*Work order:* Print without changes the lines of the listing from the line that contains "How many lines are shown in the chart?" through the line that contains "Read the temp_max value at 2017-12-13.", including both of those lines. Leave the pictures out of your answer.

Start of Data shown

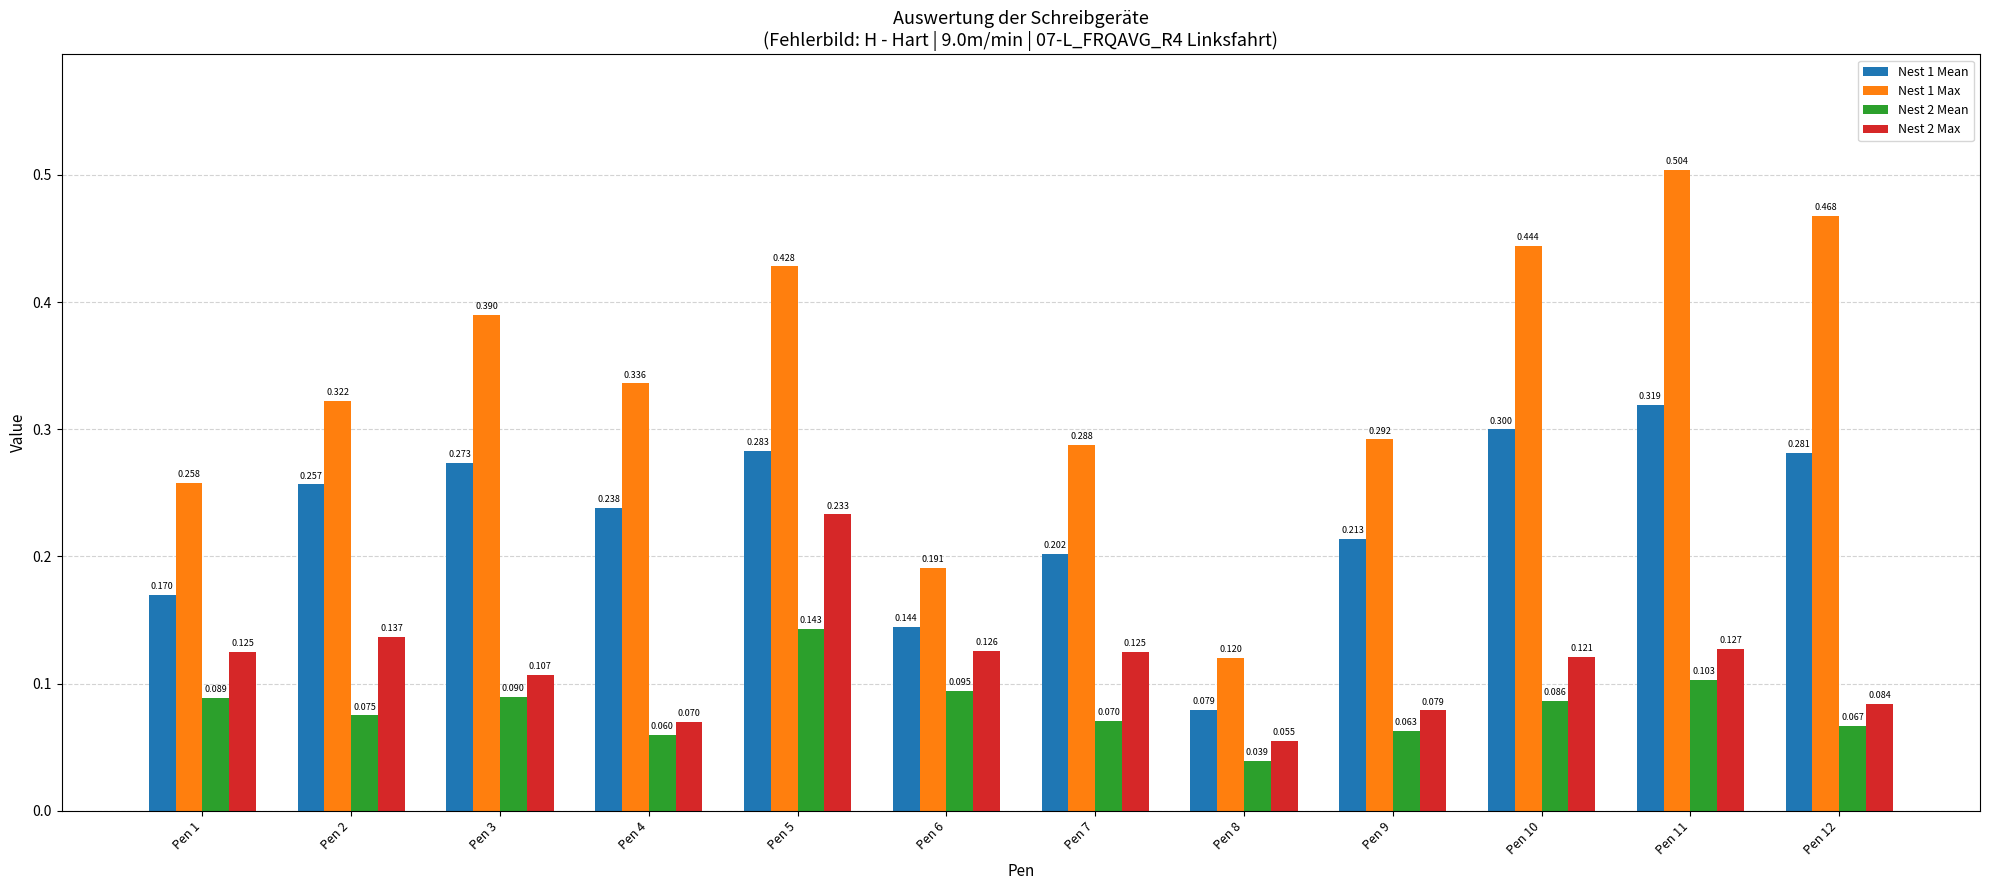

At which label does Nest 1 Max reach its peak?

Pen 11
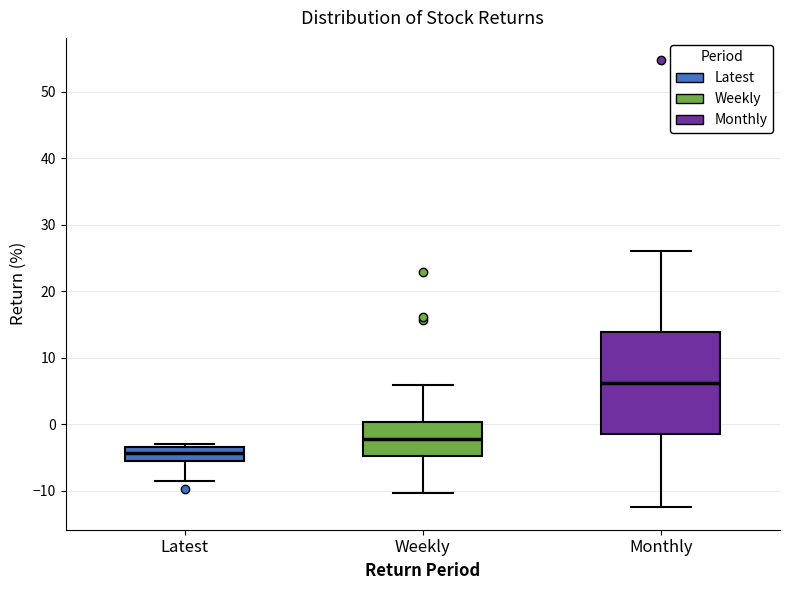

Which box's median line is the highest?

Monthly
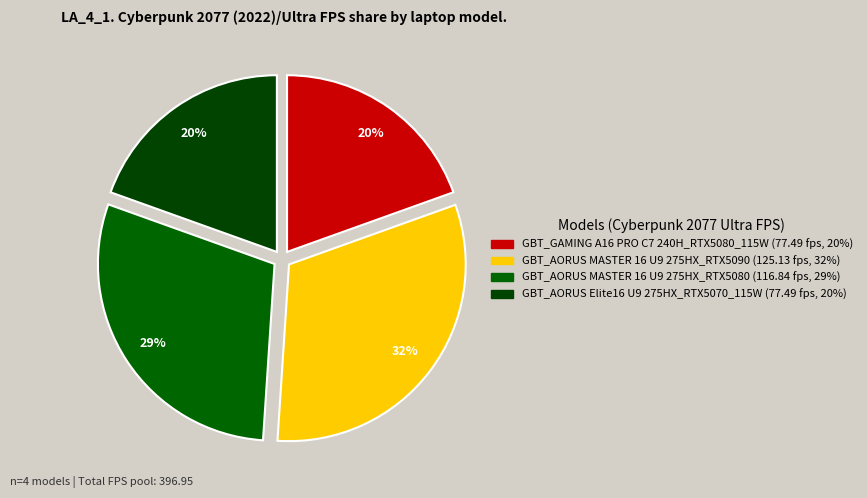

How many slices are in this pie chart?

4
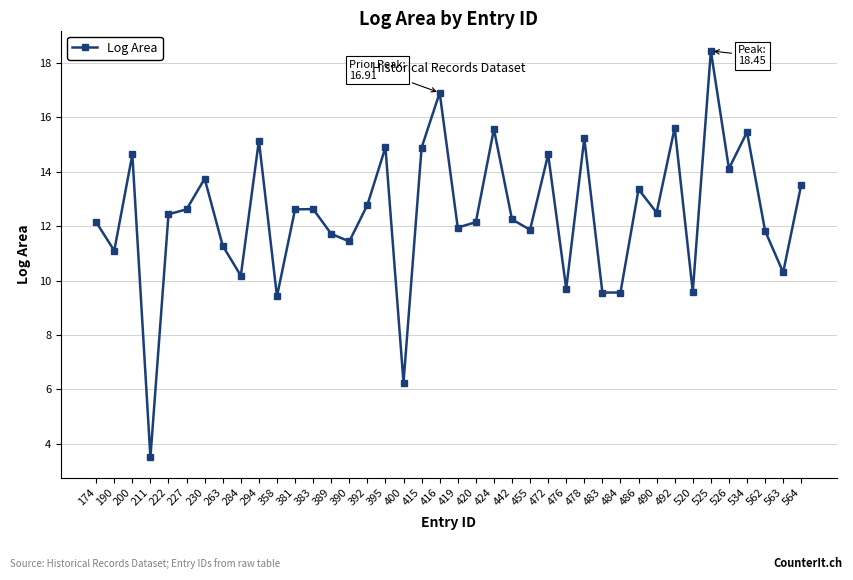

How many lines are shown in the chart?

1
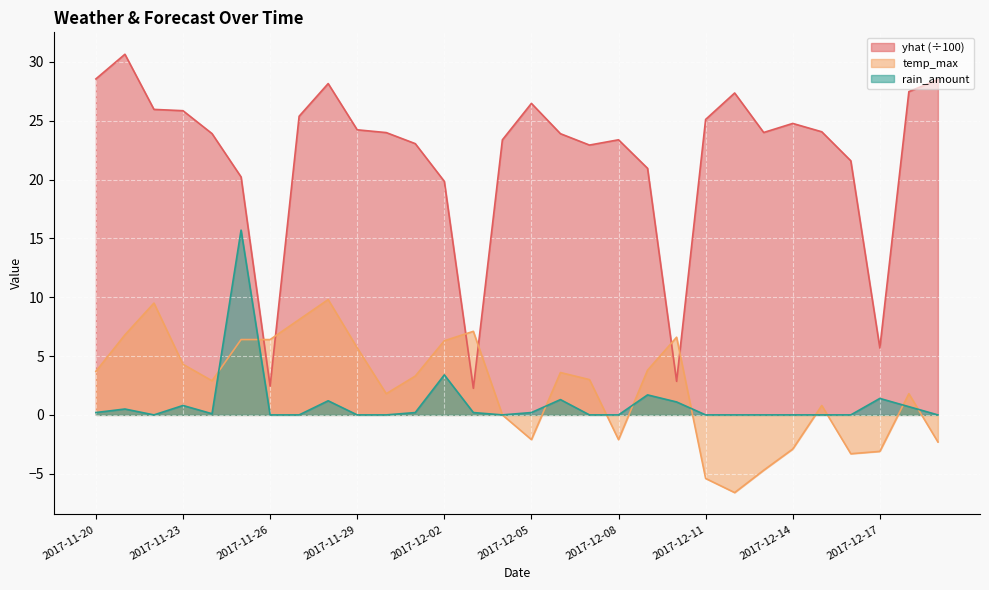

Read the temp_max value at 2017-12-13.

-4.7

End of Data shown
Start of Data shown

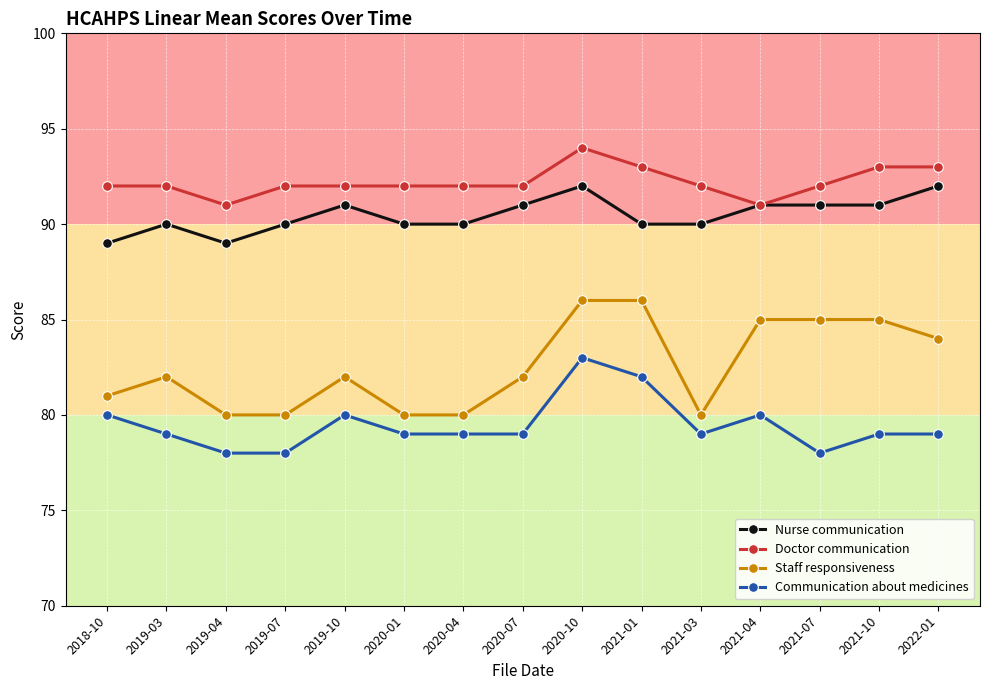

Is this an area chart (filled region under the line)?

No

End of Data shown

*Solution:*
How many lines are shown in the chart?

1

Read the temp_max value at 2017-12-13.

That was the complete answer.